The Impartial Auditor: ValidKeep Verify Without AI
New here? ValidKeep governs regulated software with linked atomic files in Git and deterministic npx validkeep verify (no LLM in the audit path). Optional ysbuild helps author specs; verify is the impartial gate either way.
Start with the ecosystem map for the platform stack (assurance profile, landscape profile, CLI, ValidKeep Hub). Then read the atomic model ($D_x$, $R_x$, $C_x$, $L_x$) if notation like $C_x$ is unfamiliar. Operational Qualification (OQ) and Performance Qualification (PQ) are explained in their own articles.

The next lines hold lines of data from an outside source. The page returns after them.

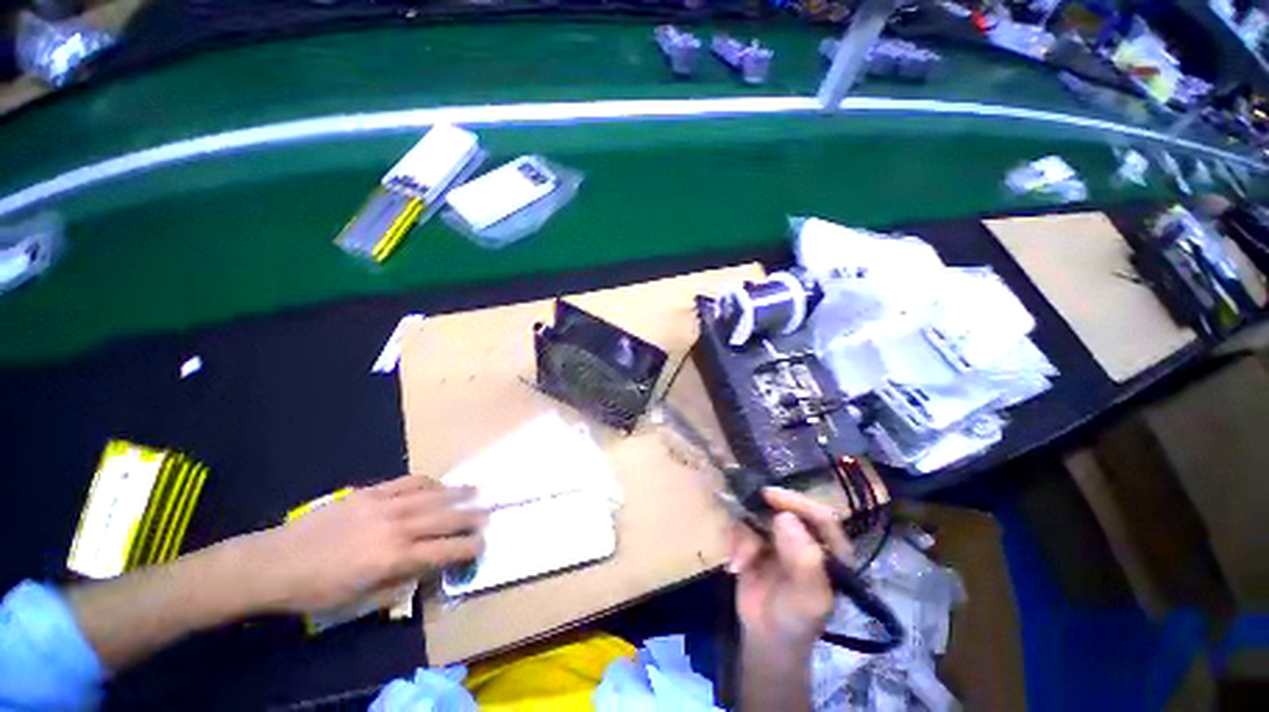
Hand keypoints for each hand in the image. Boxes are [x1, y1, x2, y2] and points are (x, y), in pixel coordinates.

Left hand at [239, 475, 485, 613]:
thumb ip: (397, 585)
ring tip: (475, 491)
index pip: (442, 550)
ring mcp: (383, 505)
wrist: (274, 563)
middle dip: (470, 517)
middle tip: (488, 514)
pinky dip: (428, 482)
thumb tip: (424, 571)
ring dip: (456, 493)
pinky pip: (407, 482)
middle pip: (444, 518)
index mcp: (392, 559)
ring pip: (431, 495)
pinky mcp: (370, 492)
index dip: (466, 548)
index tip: (482, 545)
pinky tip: (437, 484)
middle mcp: (396, 528)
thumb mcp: (358, 601)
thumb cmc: (315, 592)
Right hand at [728, 487, 852, 650]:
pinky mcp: (755, 539)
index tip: (769, 496)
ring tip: (740, 564)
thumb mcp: (808, 599)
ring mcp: (778, 536)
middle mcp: (805, 536)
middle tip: (744, 517)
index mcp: (831, 549)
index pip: (820, 516)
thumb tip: (785, 517)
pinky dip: (734, 543)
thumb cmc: (795, 621)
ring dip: (744, 538)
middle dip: (760, 516)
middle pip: (784, 508)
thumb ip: (804, 561)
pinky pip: (740, 526)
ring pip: (757, 515)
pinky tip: (734, 566)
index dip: (797, 502)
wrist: (765, 637)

npx validkeep verify is not an LLM. It is a deterministic, profile-driven auditor that keeps authoring tools (including Yttrigen ysbuild) honest. Exit code zero means the repository satisfies the assurance grammar referenced in validkeep.yaml; anything else blocks promotion.
What verify checks
Atomic file types use short role codes (rx, cx, lx, and others) defined in the assurance profile; see ysbuild for the full inventory.

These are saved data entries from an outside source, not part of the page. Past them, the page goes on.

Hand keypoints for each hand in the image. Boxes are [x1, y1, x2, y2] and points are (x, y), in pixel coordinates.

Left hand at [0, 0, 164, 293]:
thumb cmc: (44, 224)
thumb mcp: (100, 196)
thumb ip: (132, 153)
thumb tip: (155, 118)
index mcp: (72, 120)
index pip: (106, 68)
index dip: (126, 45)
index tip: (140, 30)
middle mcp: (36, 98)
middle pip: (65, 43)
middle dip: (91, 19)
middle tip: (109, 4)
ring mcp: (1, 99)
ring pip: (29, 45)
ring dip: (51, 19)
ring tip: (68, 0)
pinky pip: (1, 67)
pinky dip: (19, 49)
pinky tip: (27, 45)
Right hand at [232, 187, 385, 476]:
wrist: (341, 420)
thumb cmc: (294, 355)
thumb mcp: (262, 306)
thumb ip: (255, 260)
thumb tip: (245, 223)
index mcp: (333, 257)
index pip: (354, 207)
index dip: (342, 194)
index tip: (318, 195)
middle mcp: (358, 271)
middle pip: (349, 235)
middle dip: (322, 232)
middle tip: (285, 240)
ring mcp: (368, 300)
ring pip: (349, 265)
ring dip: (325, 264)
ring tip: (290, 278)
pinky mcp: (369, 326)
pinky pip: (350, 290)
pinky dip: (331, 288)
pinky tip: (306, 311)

- DAG balance: demand and supply equations per module ($O_x = C_x$ where enforced); see the atomic model
- Sidecar trace joins: fragment headings link across
dx/rx/cx/lx/oqtest/pqtest/codeper profile rules - Orphan policy: code without
rx/lx/cxchain fails CI (zero-orphan posture) - Fragment attributes: required risk tags, heading shapes, parser-specific structure
- Profile-required headings: each node type's authoring standard from the assurance YAML
MiniHub vs ValidKeep Hub
- MiniHub: local rehearsal ledger; headless cycles in sandbox and developer machines
- ValidKeep Hub: official CR and release ledger; human signatures on formal test evidence
Verify runs locally and in CI; ValidKeep Hub records executed cycles and attestation. Both are deterministic services; neither invokes a language model.
Zero-orphan example
Suppose CR-101 adds calculator code but omits an updated calc.rx.md trace join. npx validkeep verify fails on the devcr push: the DAG shows CODE without a complete upstream chain. The developer must fix atoms, not override the gate. That is the scope-change story regulators expect: silent code drift cannot merge.

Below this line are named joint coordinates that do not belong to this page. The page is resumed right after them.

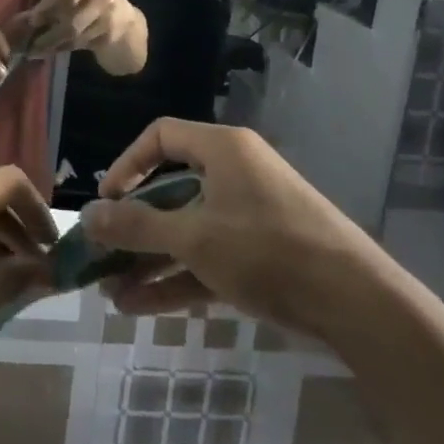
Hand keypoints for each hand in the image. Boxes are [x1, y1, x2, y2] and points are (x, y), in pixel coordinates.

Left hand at [13, 0, 133, 55]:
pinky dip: (62, 49)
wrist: (128, 25)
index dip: (47, 7)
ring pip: (74, 35)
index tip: (31, 20)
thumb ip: (51, 3)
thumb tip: (18, 19)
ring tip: (33, 51)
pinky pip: (81, 44)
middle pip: (71, 19)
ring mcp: (109, 18)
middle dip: (49, 33)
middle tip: (28, 43)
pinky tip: (49, 52)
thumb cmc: (92, 5)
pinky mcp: (110, 37)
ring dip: (51, 45)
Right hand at [81, 119, 378, 337]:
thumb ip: (137, 226)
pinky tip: (138, 307)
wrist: (356, 303)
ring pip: (186, 231)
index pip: (161, 136)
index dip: (127, 164)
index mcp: (223, 150)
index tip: (107, 201)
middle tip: (101, 254)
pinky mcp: (260, 255)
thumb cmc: (267, 250)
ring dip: (148, 260)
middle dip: (133, 227)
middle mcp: (234, 175)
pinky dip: (175, 278)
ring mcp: (249, 217)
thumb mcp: (194, 237)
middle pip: (170, 190)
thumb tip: (87, 214)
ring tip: (109, 292)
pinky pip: (207, 258)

CI + ValidKeep Hub triangle on devcr push
Three gates must align:
- CLI exit 0 (assurance grammar satisfied)
- ValidKeep Hub CR unlocked for the branch action
- Studio scope check: touched files map to modules assigned to the CR
See Governed SDLC landscape for branch context.
Contrast with ysbuild
ysbuild agents propose patches; npx validkeep verify accepts or rejects. Agents may hallucinate structure; verify cannot. That separation is intentional for QA review: impartial verification suitable for signature, with humans signing ValidKeep Hub evidence, not model outputs.
Regulatory framing
Deterministic verify supports ALCOA+ integrity: the same inputs yield the same pass/fail. Combined with executed OQ drivers and PQ telemetry in ValidKeep Hub, you have evidence tied to commit SHA, not attestations divorced from running software.